Camera calibration parameters
━━━━━━━━━━━━━━━━━━━━━━━━━━━━━━

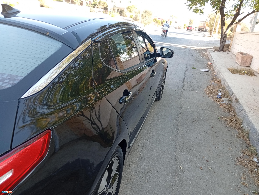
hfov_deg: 65.2
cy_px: 98
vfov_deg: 51.5
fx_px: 202
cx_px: 130
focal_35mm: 27
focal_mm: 3.98
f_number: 1.8
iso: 56
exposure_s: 1/50
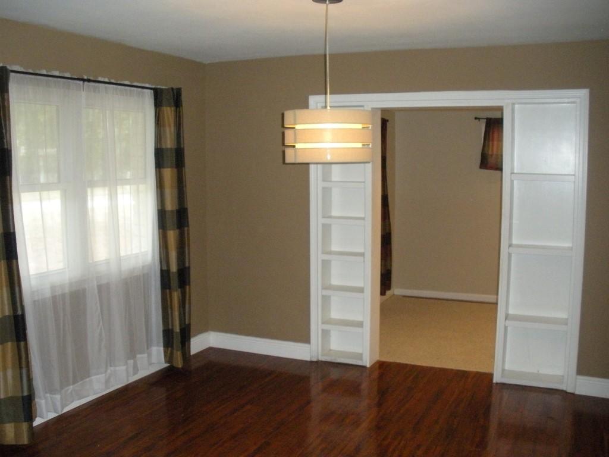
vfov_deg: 39.7
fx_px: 633
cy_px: 228
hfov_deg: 51.4
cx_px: 304
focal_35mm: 36
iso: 575
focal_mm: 6.3
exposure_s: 1/60
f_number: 3.5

━━━━━━━━━━━━━━━━━━━━━━━━━━━━━━

→ ABOUT THIS EXERCISE:
Write out exactly the lines that run from the one containing "vfov_deg: 51.5" to the last line of the entries above, both ends kept, pictures left out.

→ THE COMPLETED TASK:
vfov_deg: 51.5
fx_px: 202
cx_px: 130
focal_35mm: 27
focal_mm: 3.98
f_number: 1.8
iso: 56
exposure_s: 1/50
vfov_deg: 39.7
fx_px: 633
cy_px: 228
hfov_deg: 51.4
cx_px: 304
focal_35mm: 36
iso: 575
focal_mm: 6.3
exposure_s: 1/60
f_number: 3.5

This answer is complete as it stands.